Today at work, a customer asked me if I had a boyfriend. When I told her I didn't, she actually took pity on me. Something in that moment clicked for me. I was furious that this lady actually felt badly for me that I wasn't in a relationship. In that moment, my months of pitying myself for being single became so silly to me. It finally clicked in my head that being single is far from being a bad thing. It is not a curse.
Being single is great! Just like every other stage is great. I don't want people to feel sorry for me, frankly, I don't really want them to feel anything other that proud of where I am at. The idea of not being with someone shouldn't scare us. Being single can be a great opportunity to explore what makes you, YOU. Do things such as travel, or get an education. Really, its a time to do whatever the heck you want.
The fact that you don't have a partner, spouse, fiancé, husband, wife, boyfriend, girlfriend does not diminish your worth whatsoever. There is a purpose in every season of our lives. Embrace what ever season you are in and love it for all its worth. Don't waste your singleness - do things that set your soul on fire, figure out the depths of who you are. Figure out what you want in life and chase it until it's yours.
And please, I'm begging you, never settle for less than you deserve. You are so precious and you deserve to be treated as such.

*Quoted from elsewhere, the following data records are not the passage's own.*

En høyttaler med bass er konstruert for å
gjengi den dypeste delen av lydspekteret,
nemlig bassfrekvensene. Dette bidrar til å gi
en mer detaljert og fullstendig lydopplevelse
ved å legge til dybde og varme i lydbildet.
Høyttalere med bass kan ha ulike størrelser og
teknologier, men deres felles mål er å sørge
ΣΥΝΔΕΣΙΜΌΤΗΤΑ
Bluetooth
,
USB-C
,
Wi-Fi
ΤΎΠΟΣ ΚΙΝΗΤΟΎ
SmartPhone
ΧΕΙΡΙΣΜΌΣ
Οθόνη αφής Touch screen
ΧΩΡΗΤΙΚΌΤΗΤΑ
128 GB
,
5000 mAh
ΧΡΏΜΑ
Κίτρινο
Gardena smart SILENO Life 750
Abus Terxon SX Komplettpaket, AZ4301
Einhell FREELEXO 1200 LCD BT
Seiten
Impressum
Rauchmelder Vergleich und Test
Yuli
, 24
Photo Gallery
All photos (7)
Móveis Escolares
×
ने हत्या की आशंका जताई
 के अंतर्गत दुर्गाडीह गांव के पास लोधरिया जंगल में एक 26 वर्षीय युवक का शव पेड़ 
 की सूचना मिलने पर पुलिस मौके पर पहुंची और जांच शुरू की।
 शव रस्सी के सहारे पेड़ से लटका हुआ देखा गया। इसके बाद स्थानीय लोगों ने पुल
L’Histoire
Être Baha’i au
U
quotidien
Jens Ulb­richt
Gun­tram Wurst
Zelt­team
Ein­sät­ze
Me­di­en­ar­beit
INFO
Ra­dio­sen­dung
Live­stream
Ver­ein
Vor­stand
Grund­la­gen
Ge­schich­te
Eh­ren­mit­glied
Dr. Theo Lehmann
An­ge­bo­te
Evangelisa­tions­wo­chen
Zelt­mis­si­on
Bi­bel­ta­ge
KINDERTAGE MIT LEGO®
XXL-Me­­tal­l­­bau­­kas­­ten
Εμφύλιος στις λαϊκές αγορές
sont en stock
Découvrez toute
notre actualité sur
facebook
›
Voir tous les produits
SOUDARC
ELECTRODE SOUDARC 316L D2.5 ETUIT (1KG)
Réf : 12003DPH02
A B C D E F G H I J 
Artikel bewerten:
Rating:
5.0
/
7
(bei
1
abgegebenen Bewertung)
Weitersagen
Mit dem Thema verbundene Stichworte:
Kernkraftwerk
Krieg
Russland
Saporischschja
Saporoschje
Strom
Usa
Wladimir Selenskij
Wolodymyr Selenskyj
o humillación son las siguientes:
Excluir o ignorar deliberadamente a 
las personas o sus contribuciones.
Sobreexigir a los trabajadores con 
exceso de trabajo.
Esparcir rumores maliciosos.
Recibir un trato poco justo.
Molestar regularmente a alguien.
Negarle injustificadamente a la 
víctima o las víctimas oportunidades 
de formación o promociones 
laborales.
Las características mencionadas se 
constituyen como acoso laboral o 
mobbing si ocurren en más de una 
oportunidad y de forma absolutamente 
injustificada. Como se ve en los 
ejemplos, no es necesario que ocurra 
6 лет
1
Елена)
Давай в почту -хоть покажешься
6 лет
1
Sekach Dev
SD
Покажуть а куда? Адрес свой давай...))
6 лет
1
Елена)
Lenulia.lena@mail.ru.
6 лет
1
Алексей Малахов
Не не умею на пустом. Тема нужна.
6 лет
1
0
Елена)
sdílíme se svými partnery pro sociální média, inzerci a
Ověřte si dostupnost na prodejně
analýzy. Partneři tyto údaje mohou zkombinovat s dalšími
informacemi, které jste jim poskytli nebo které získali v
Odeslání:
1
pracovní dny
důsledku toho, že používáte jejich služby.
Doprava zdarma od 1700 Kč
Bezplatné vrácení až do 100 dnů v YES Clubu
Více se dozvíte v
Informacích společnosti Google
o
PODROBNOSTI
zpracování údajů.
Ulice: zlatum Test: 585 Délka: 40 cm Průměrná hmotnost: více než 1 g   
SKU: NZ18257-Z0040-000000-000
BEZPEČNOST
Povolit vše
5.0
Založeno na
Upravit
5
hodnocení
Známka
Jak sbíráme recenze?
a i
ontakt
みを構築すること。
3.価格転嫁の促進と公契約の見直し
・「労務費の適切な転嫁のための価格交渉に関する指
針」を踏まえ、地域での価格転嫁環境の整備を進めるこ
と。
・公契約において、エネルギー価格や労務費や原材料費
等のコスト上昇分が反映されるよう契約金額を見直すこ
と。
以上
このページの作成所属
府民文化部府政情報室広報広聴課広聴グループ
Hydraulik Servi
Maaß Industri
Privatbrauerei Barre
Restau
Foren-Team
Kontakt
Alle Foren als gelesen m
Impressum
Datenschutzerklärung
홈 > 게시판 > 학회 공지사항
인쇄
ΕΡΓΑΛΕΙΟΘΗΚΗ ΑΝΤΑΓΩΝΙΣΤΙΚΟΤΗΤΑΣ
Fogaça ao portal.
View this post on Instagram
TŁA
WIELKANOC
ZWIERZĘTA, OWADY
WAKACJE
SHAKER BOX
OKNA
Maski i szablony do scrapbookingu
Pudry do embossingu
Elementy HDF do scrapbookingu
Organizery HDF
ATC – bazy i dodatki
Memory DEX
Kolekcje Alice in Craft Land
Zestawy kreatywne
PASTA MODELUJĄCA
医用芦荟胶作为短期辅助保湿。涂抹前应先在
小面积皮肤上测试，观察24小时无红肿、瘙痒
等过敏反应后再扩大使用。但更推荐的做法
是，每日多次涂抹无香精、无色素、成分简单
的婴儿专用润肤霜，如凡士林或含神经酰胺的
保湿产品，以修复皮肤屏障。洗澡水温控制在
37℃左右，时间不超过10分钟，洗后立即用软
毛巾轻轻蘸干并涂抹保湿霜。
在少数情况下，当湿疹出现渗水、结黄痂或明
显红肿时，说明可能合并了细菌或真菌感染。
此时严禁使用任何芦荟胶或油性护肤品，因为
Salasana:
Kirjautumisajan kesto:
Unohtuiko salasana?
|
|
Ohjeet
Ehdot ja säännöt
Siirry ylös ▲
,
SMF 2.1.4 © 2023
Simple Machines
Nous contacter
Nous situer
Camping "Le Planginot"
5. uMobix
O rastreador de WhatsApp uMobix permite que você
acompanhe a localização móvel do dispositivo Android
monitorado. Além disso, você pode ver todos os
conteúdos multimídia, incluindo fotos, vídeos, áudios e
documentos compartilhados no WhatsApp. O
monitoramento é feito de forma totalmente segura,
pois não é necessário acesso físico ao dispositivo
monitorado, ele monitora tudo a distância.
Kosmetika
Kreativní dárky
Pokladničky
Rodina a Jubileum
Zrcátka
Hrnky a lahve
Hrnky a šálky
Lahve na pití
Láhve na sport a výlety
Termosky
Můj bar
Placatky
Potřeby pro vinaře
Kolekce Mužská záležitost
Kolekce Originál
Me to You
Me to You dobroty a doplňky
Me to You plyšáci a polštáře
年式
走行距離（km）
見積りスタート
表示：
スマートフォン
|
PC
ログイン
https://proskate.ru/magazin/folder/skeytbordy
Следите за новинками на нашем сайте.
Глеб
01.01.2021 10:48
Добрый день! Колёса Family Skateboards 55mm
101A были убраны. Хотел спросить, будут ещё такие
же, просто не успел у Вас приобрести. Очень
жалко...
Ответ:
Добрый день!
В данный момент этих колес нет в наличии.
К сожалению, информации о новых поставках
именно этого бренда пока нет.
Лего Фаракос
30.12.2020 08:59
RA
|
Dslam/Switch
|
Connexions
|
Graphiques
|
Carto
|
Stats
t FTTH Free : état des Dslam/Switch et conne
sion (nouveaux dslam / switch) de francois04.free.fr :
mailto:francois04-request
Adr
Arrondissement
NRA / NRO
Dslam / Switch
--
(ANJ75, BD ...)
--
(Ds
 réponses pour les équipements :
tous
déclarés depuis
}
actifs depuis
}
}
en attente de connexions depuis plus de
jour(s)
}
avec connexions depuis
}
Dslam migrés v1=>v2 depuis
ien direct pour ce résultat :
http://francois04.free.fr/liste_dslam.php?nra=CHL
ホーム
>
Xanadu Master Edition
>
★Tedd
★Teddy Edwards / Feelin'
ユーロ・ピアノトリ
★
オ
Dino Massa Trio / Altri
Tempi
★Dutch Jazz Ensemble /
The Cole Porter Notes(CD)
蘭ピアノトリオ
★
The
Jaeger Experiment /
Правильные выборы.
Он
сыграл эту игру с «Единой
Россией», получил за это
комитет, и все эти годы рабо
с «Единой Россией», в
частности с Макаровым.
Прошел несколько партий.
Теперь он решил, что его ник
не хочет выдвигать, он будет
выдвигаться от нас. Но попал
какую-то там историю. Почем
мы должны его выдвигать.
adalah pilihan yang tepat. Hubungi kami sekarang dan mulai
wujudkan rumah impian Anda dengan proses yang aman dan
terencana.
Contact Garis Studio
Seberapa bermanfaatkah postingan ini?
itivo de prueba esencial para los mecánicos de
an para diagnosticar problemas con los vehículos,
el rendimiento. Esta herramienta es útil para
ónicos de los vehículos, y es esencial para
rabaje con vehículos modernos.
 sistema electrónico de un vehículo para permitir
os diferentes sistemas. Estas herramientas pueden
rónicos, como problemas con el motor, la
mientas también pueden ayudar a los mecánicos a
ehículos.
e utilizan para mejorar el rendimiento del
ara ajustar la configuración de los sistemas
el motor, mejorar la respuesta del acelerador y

I hope that this spoke to you in the ways it has spoken to me. Today has been such a liberating day for me and I hope that it can be for you as well. I love each and every one of you reading this. You are all beautiful and worthy of being loved. To those of you who are reading this and have already found the loves of your lives - I am SO excited for you, the love I see you all displaying gets me so excited for my future.